* **VORLIEGENDER TEXT**:
BauphysikBaukonstruktionen & Baustoffe

Das „Gewusst wie“ ist aber auch beim Holzbau wichtige Voraussetzung für gelungene Bauten, die energieeffizient, komfortabel, langlebig, gut wiederverwertbar und entsorgbar sein sollen. Dichtheit, Emissionsfreiheit und tadellose Holzherkunft sind dabei Kriterien von besonderer Bedeutung. Wie das der Zimmermeister Bernd Strahammer sieht, hat er im Gespräch mit Barbara Bauer erzählt.
 

Dichtheit

Manchmal werden Stimmen laut, die verkünden, dass unsere Häuser besser nicht so dicht gebaut werden sollen, es werde uns noch die Luft ausgehen. Wer aber heute baut, der sollte wissen, dass luftdichtes Bauen absolut unumgänglich ist. Die Argumente sind bekannt: Schon kleine Undichtheiten können zu Kondensat in der Dämmung führen und damit zu schlechterer Dämmwirkung und zu Schäden. Für angenehme Temperaturen bei gleichzeitig wenig Energieverbrauch ist Luftdichtheit eine Grundvoraussetzung.
Die Komfortansprüche von Kunden sind sehr hoch – niemand will Eisblumen auf der Tuchent oder mit dickem Pullover und eingekuschelt in eine Decke im Wohnzimmer sitzen, sagt Bernd Strahammer von der Zimmerei Graf.  Das bedeutet letztendlich, dass die Gebäudehülle passivhaustauglich sein muss. Standardkonstruktionen im Holzbau bestehen daher nicht nur aus aussteifenden Elementen mit Beplankungen, sondern auch aus Dämmstoffen,  die als Putzträger oder zur direkten Beschichtung eingesetzt werden. Oft sind sie aus nachwachsenden Rohstoffen hergestellt, etwa aus Holzfasern, Hanf oder dem Sekundärrohstoff Zellulose aus Altpapier wie etwa Thermofloc.
Von Anfang an hat Zimmerei Graf solche Dämmstoffe verwendet, denn sie passen zum Holz als nachhaltigem Baustoff, verhalten sich ähnlich und sind kostenmäßig vertretbar. Dass der sommerliche Wärmeschutz damit erfüllbar ist, ist ein zusätzliches Argument.

* **AUFGABE**: Welche drei Kriterien nennt der Text über den Holzbau als besonders bedeutend?

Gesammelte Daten
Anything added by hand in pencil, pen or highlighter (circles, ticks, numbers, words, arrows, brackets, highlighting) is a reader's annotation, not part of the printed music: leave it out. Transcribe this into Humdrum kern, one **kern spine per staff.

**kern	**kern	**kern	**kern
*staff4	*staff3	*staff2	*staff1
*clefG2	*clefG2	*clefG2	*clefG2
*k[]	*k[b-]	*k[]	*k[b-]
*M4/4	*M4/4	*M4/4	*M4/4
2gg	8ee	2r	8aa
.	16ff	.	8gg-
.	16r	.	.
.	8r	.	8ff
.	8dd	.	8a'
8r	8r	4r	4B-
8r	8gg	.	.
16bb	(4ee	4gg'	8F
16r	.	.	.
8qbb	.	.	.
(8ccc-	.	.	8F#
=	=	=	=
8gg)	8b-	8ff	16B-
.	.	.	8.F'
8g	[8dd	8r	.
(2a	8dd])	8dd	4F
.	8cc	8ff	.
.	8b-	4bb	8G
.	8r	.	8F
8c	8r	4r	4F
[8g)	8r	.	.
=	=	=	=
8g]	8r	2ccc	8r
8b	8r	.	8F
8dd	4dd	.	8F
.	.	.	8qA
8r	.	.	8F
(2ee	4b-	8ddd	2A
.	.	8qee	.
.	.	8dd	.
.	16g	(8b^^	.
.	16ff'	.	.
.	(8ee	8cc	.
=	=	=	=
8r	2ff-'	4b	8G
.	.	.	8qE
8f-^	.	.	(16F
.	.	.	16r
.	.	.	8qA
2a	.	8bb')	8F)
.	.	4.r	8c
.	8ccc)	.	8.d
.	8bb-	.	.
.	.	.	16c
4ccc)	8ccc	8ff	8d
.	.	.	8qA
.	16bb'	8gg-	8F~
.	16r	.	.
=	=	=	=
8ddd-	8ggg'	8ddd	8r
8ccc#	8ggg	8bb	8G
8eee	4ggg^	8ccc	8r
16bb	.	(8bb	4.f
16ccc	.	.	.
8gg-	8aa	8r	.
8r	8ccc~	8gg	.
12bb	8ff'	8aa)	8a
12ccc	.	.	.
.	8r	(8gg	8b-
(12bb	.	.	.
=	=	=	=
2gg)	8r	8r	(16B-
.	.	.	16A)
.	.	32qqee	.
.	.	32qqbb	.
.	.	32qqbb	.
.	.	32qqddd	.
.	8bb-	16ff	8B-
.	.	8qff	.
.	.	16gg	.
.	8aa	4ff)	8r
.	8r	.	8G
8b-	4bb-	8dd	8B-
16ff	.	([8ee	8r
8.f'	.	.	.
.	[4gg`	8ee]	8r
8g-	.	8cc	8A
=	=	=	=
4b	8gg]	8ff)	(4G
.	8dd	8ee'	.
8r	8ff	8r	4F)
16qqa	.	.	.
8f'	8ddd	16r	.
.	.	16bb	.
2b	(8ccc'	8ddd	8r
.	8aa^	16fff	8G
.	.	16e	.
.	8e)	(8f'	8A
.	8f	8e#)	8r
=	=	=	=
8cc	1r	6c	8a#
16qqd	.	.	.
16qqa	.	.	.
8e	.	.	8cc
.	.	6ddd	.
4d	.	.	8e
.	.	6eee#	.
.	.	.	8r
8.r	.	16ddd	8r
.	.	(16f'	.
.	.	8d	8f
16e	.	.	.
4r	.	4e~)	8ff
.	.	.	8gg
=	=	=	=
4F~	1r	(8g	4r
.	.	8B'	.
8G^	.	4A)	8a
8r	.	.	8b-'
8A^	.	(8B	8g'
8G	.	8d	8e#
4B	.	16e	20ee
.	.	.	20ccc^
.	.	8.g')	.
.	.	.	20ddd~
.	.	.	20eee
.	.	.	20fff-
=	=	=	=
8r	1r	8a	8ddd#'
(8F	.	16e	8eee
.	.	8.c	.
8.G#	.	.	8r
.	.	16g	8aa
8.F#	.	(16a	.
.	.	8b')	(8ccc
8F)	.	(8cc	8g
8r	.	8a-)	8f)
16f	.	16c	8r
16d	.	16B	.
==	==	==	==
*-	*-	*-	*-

* **LÖSUNG**: Dichtheit, Emissionsfreiheit und tadellose Holzherkunft.